Siempre estamos tratando de definir como es el amor, como se debe amar, y llenamos de palabras lo que deberíamos saber desde que nacemos; en realidad lo sabemos, lo tenemos escrito en nuestro corazón; pero los aires de este mundo nos hacen seguir caminos oscuros, alejados del amor y la verdad, confundiéndonos de tal manera que ya ni sabemos ni como, ni cuando, ni por que; el amor.
Sigo encontrando esta palabra una de las más iluminadas sobre el amor.
Sigo recurriendo a ella cada vez que flaqueo en el amor.
Si yo hablase lenguas humanas y angélicas, y no tengo amor, vengo a ser como metal que resuena, o címbalo que retiñe.
Y si tuviese profecía, y entendiese todos los misterios y toda ciencia, y si tuviese toda la fe, de tal manera que trasladase los montes, y no tengo amor, nada soy.

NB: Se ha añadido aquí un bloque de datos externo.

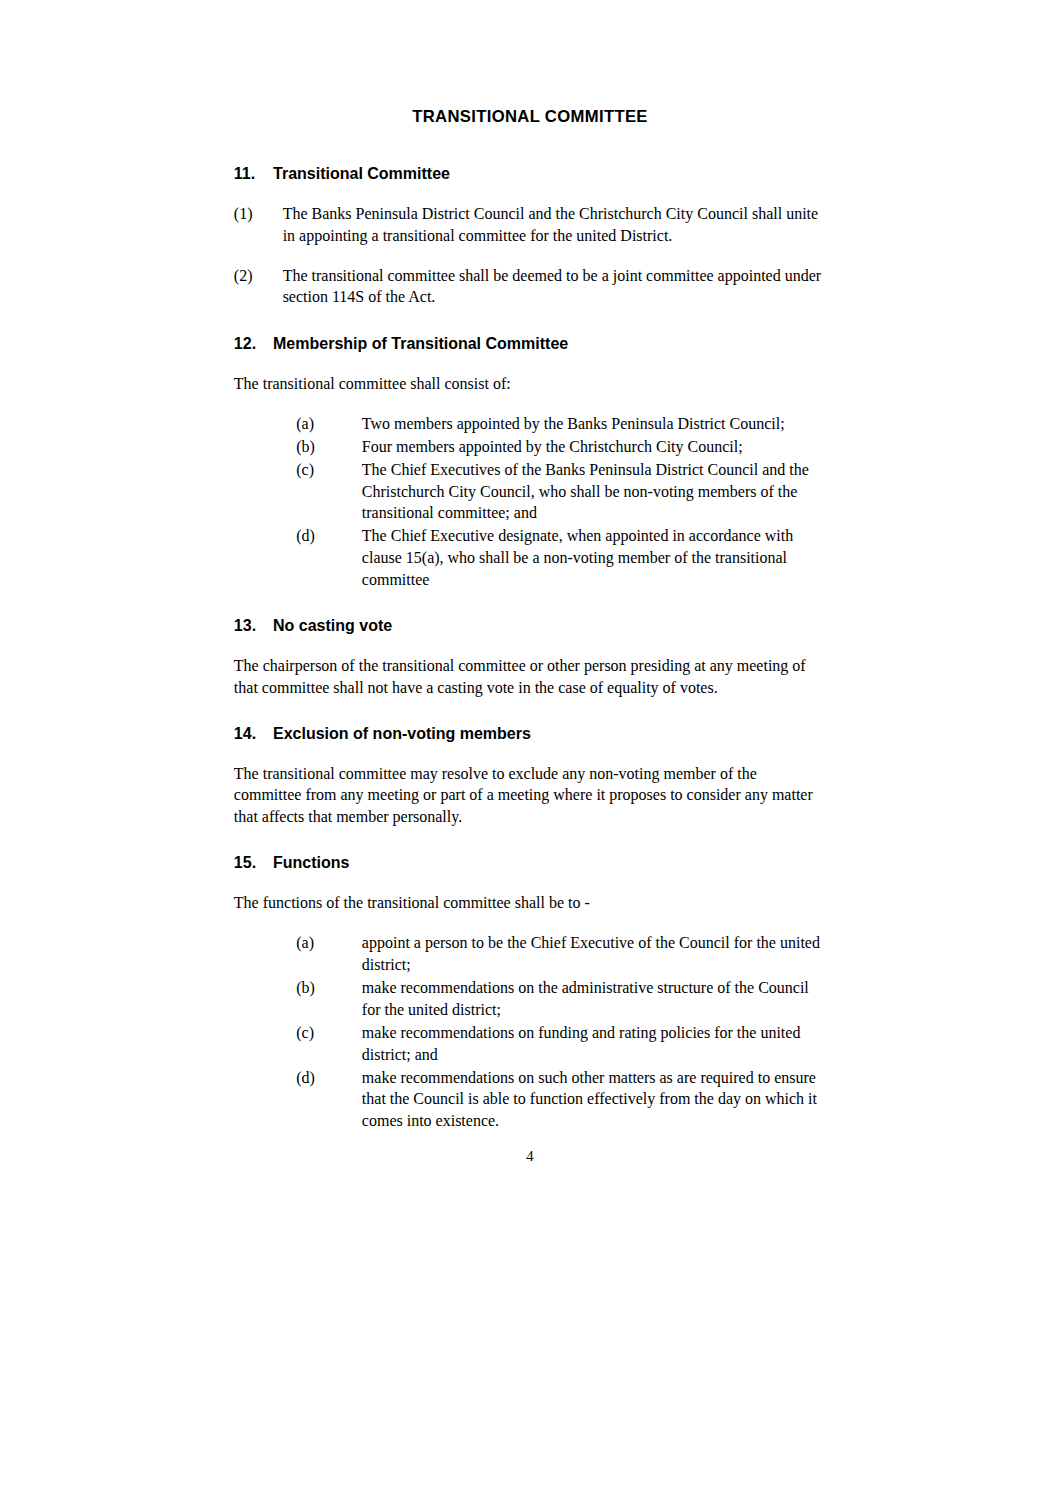TRANSITIONAL COMMITTEE
11. Transitional Committee
(1) The Banks Peninsula District Council and the Christchurch City Council shall unite in appointing a transitional committee for the united District.
(2) The transitional committee shall be deemed to be a joint committee appointed under section 114S of the Act.
12. Membership of Transitional Committee
The transitional committee shall consist of:
(a) Two members appointed by the Banks Peninsula District Council;
(b) Four members appointed by the Christchurch City Council;
(c) The Chief Executives of the Banks Peninsula District Council and the Christchurch City Council, who shall be non-voting members of the transitional committee; and
(d) The Chief Executive designate, when appointed in accordance with clause 15(a), who shall be a non-voting member of the transitional committee
13. No casting vote
The chairperson of the transitional committee or other person presiding at any meeting of that committee shall not have a casting vote in the case of equality of votes.
14. Exclusion of non-voting members
The transitional committee may resolve to exclude any non-voting member of the committee from any meeting or part of a meeting where it proposes to consider any matter that affects that member personally.
15. Functions
The functions of the transitional committee shall be to -
(a) appoint a person to be the Chief Executive of the Council for the united district;
(b) make recommendations on the administrative structure of the Council for the united district;
(c) make recommendations on funding and rating policies for the united district; and
(d) make recommendations on such other matters as are required to ensure that the Council is able to function effectively from the day on which it comes into existence.
4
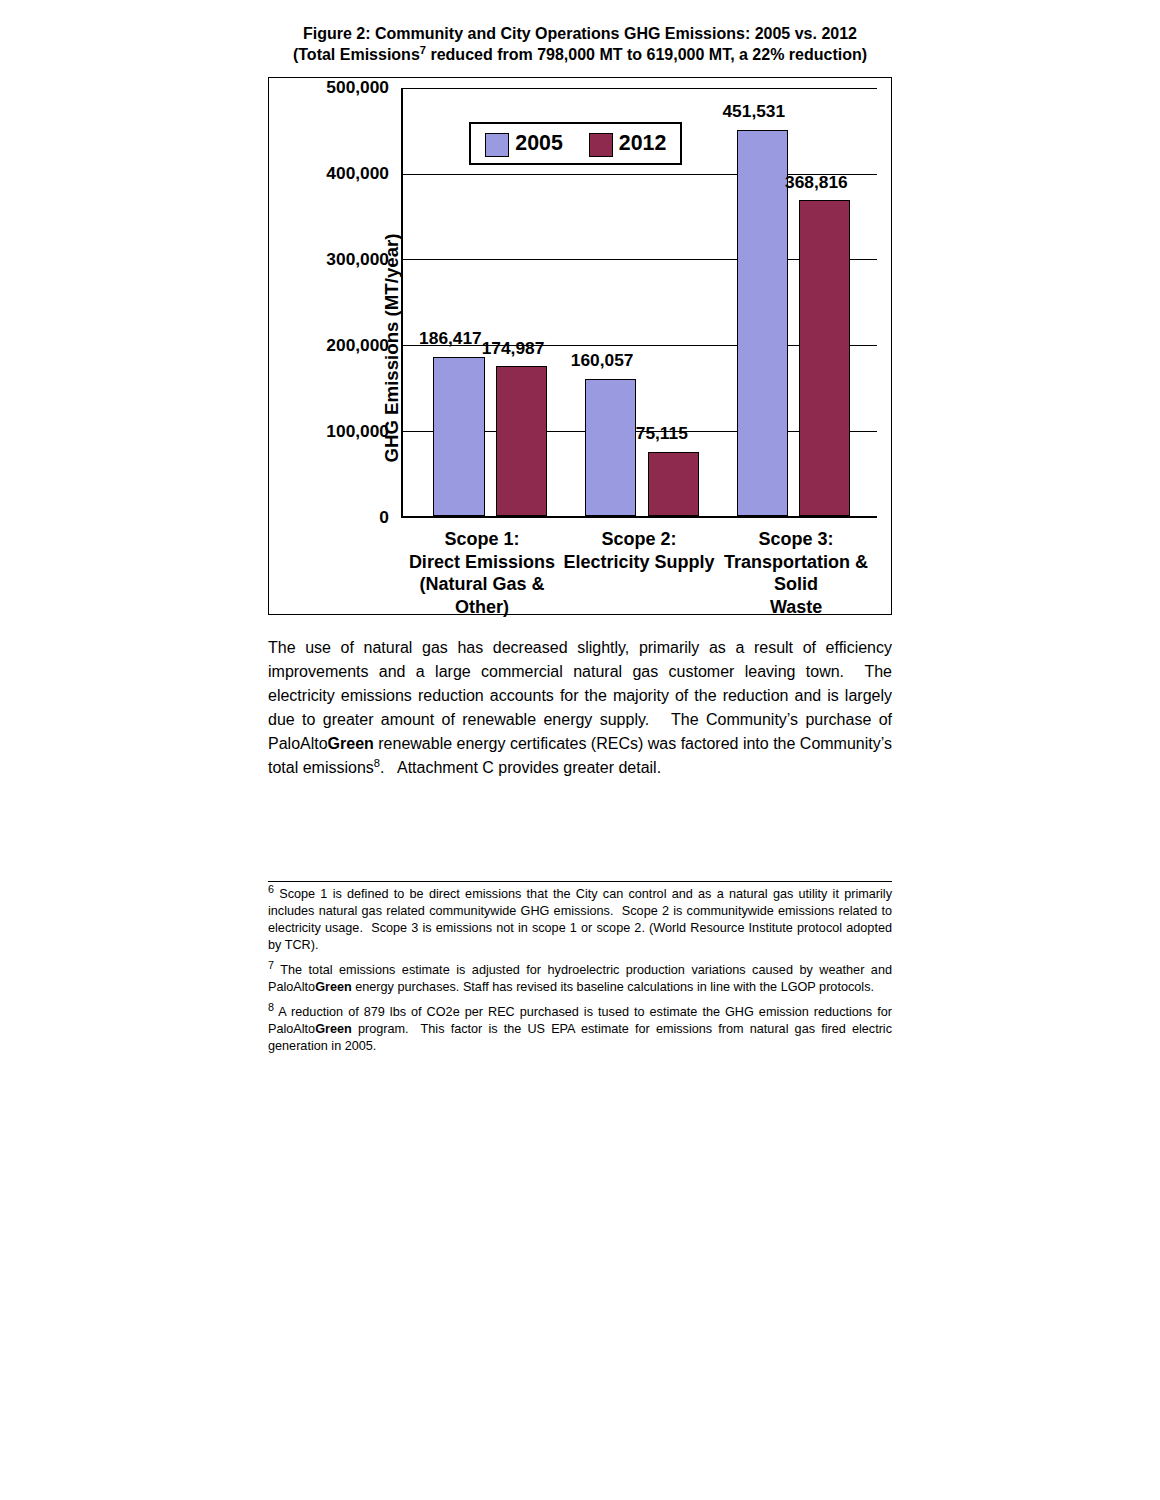Figure 2: Community and City Operations GHG Emissions: 2005 vs. 2012
(Total Emissions7 reduced from 798,000 MT to 619,000 MT, a 22% reduction)
GHG Emissions (MT/year)
500,000
400,000
300,000
200,000
100,000
0
2005 2012
186,417
174,987
160,057
75,115
451,531
368,816
Scope 1:
Direct Emissions
(Natural Gas & Other)
Scope 2:
Electricity Supply
Scope 3:
Transportation & Solid
Waste
The use of natural gas has decreased slightly, primarily as a result of efficiency improvements and a large commercial natural gas customer leaving town. The electricity emissions reduction accounts for the majority of the reduction and is largely due to greater amount of renewable energy supply. The Community’s purchase of PaloAltoGreen renewable energy certificates (RECs) was factored into the Community’s total emissions8. Attachment C provides greater detail.
6 Scope 1 is defined to be direct emissions that the City can control and as a natural gas utility it primarily includes natural gas related communitywide GHG emissions. Scope 2 is communitywide emissions related to electricity usage. Scope 3 is emissions not in scope 1 or scope 2. (World Resource Institute protocol adopted by TCR).
7 The total emissions estimate is adjusted for hydroelectric production variations caused by weather and PaloAltoGreen energy purchases. Staff has revised its baseline calculations in line with the LGOP protocols.
8 A reduction of 879 lbs of CO2e per REC purchased is tused to estimate the GHG emission reductions for PaloAltoGreen program. This factor is the US EPA estimate for emissions from natural gas fired electric generation in 2005.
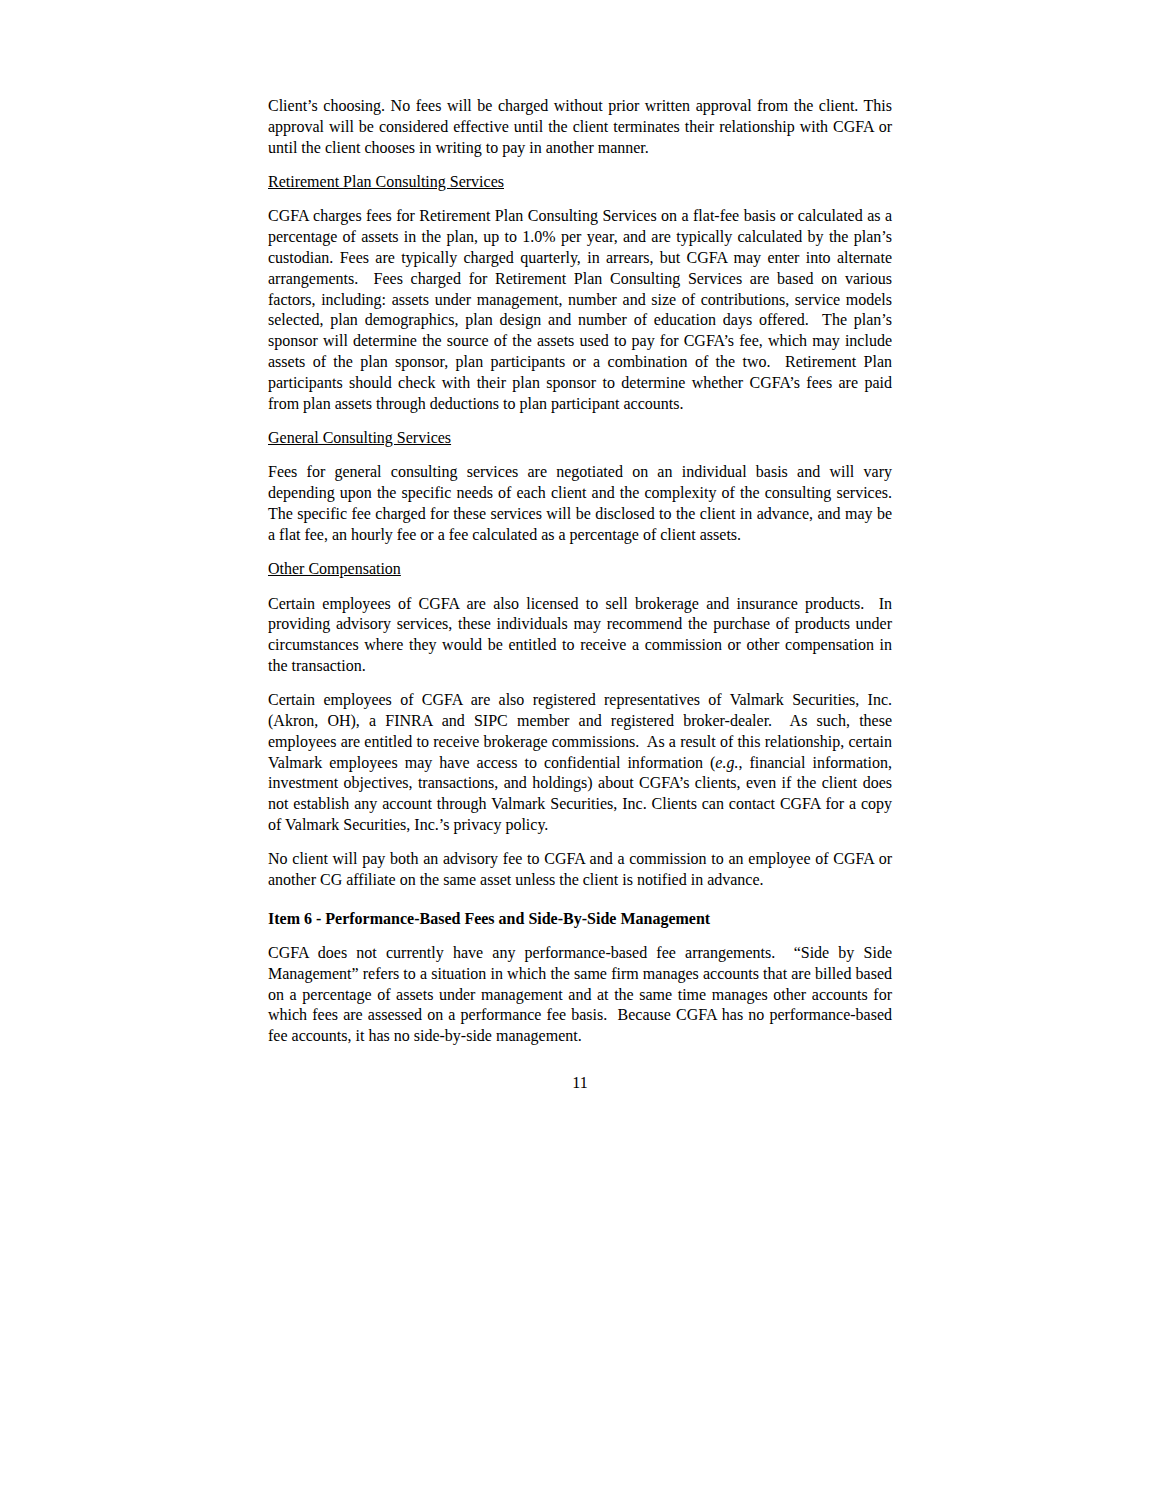Client’s choosing. No fees will be charged without prior written approval from the client. This approval will be considered effective until the client terminates their relationship with CGFA or until the client chooses in writing to pay in another manner.
Retirement Plan Consulting Services
CGFA charges fees for Retirement Plan Consulting Services on a flat-fee basis or calculated as a percentage of assets in the plan, up to 1.0% per year, and are typically calculated by the plan’s custodian. Fees are typically charged quarterly, in arrears, but CGFA may enter into alternate arrangements. Fees charged for Retirement Plan Consulting Services are based on various factors, including: assets under management, number and size of contributions, service models selected, plan demographics, plan design and number of education days offered. The plan’s sponsor will determine the source of the assets used to pay for CGFA’s fee, which may include assets of the plan sponsor, plan participants or a combination of the two. Retirement Plan participants should check with their plan sponsor to determine whether CGFA’s fees are paid from plan assets through deductions to plan participant accounts.
General Consulting Services
Fees for general consulting services are negotiated on an individual basis and will vary depending upon the specific needs of each client and the complexity of the consulting services. The specific fee charged for these services will be disclosed to the client in advance, and may be a flat fee, an hourly fee or a fee calculated as a percentage of client assets.
Other Compensation
Certain employees of CGFA are also licensed to sell brokerage and insurance products. In providing advisory services, these individuals may recommend the purchase of products under circumstances where they would be entitled to receive a commission or other compensation in the transaction.
Certain employees of CGFA are also registered representatives of Valmark Securities, Inc. (Akron, OH), a FINRA and SIPC member and registered broker-dealer. As such, these employees are entitled to receive brokerage commissions. As a result of this relationship, certain Valmark employees may have access to confidential information (e.g., financial information, investment objectives, transactions, and holdings) about CGFA’s clients, even if the client does not establish any account through Valmark Securities, Inc. Clients can contact CGFA for a copy of Valmark Securities, Inc.’s privacy policy.
No client will pay both an advisory fee to CGFA and a commission to an employee of CGFA or another CG affiliate on the same asset unless the client is notified in advance.
Item 6 - Performance-Based Fees and Side-By-Side Management
CGFA does not currently have any performance-based fee arrangements. “Side by Side Management” refers to a situation in which the same firm manages accounts that are billed based on a percentage of assets under management and at the same time manages other accounts for which fees are assessed on a performance fee basis. Because CGFA has no performance-based fee accounts, it has no side-by-side management.
11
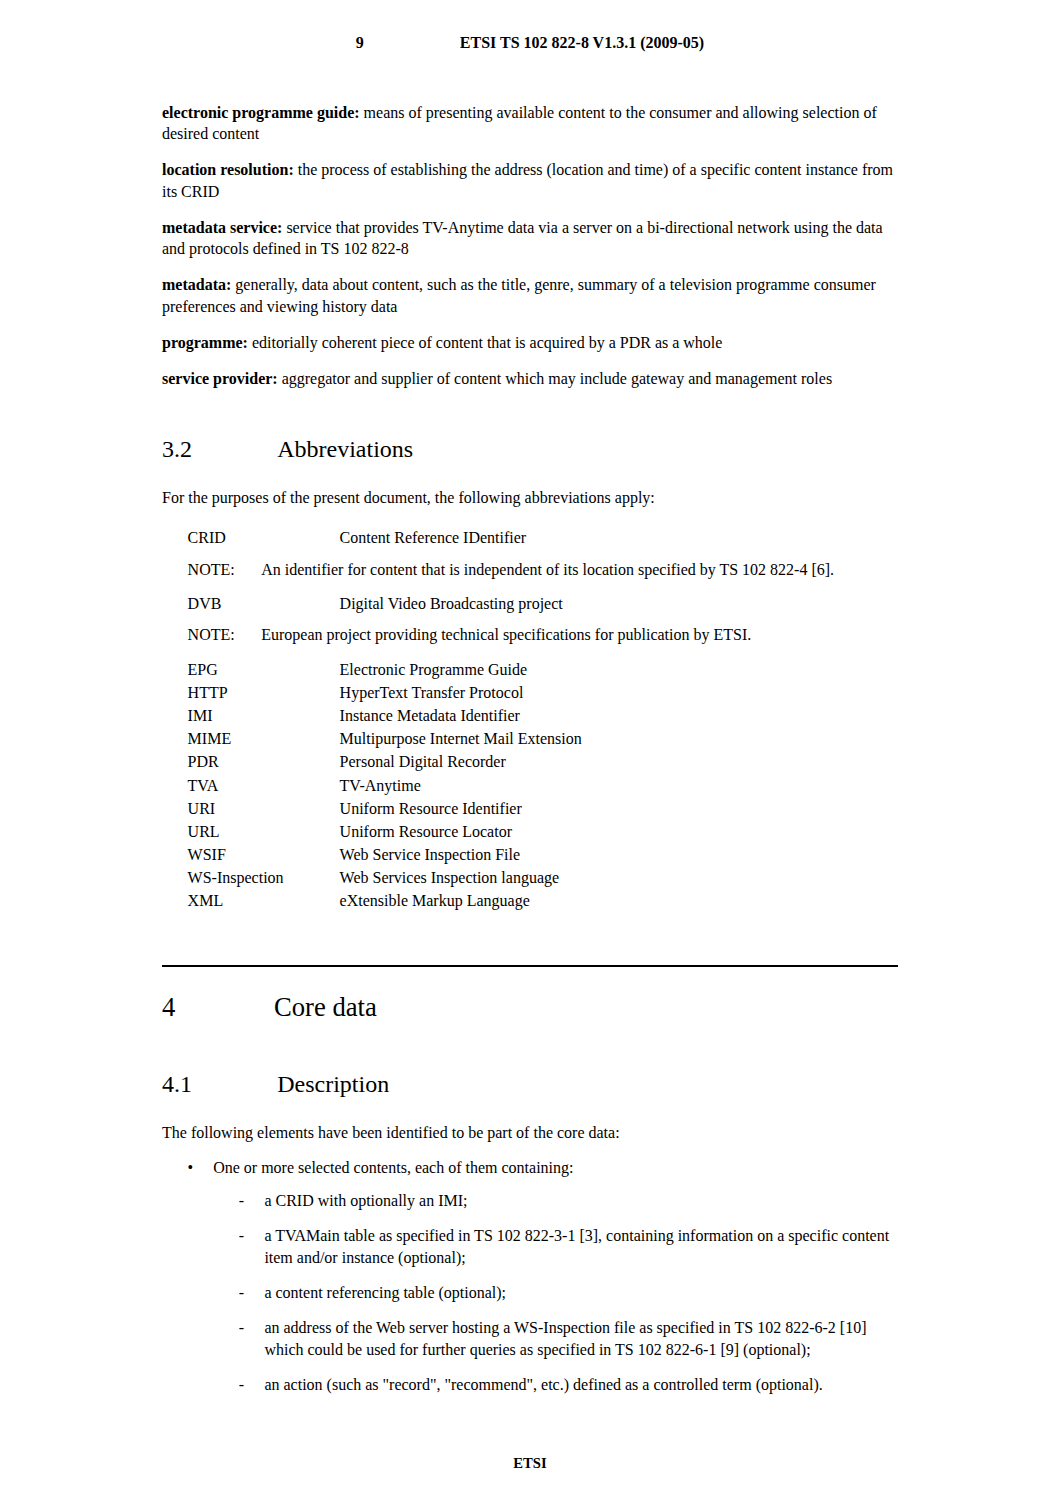9 ETSI TS 102 822-8 V1.3.1 (2009-05)
electronic programme guide: means of presenting available content to the consumer and allowing selection of desired content
location resolution: the process of establishing the address (location and time) of a specific content instance from its CRID
metadata service: service that provides TV-Anytime data via a server on a bi-directional network using the data and protocols defined in TS 102 822-8
metadata: generally, data about content, such as the title, genre, summary of a television programme consumer preferences and viewing history data
programme: editorially coherent piece of content that is acquired by a PDR as a whole
service provider: aggregator and supplier of content which may include gateway and management roles
3.2 Abbreviations
For the purposes of the present document, the following abbreviations apply:
CRID
Content Reference IDentifier
NOTE: An identifier for content that is independent of its location specified by TS 102 822-4 [6].
DVB
Digital Video Broadcasting project
NOTE: European project providing technical specifications for publication by ETSI.
EPG
Electronic Programme Guide
HTTP
HyperText Transfer Protocol
IMI
Instance Metadata Identifier
MIME
Multipurpose Internet Mail Extension
PDR
Personal Digital Recorder
TVA
TV-Anytime
URI
Uniform Resource Identifier
URL
Uniform Resource Locator
WSIF
Web Service Inspection File
WS-Inspection
Web Services Inspection language
XML
eXtensible Markup Language
4 Core data
4.1 Description
The following elements have been identified to be part of the core data:
One or more selected contents, each of them containing:
a CRID with optionally an IMI;
a TVAMain table as specified in TS 102 822-3-1 [3], containing information on a specific content item and/or instance (optional);
a content referencing table (optional);
an address of the Web server hosting a WS-Inspection file as specified in TS 102 822-6-2 [10] which could be used for further queries as specified in TS 102 822-6-1 [9] (optional);
an action (such as "record", "recommend", etc.) defined as a controlled term (optional).
ETSI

Y si repartiese todos mis bienes para dar de comer a los pobres, y si entregase mi cuerpo para ser quemado y no tengo amor, de nada me sirve.
El amor es sufrido, es benigno; el amor no tiene envidia, el amor no es jactancioso, no se envanece;
no hace nada indebido, no busca lo suyo, no se irrita, no guarda rencor;
no se goza de la injusticia, mas se goza de la verdad.
Todo lo sufre, todo lo cree, todo lo espera, todo lo soporta.
El amor nunca deja de ser; pero las profecías acabarán, y cesarán las lenguas, y la ciencia acabará.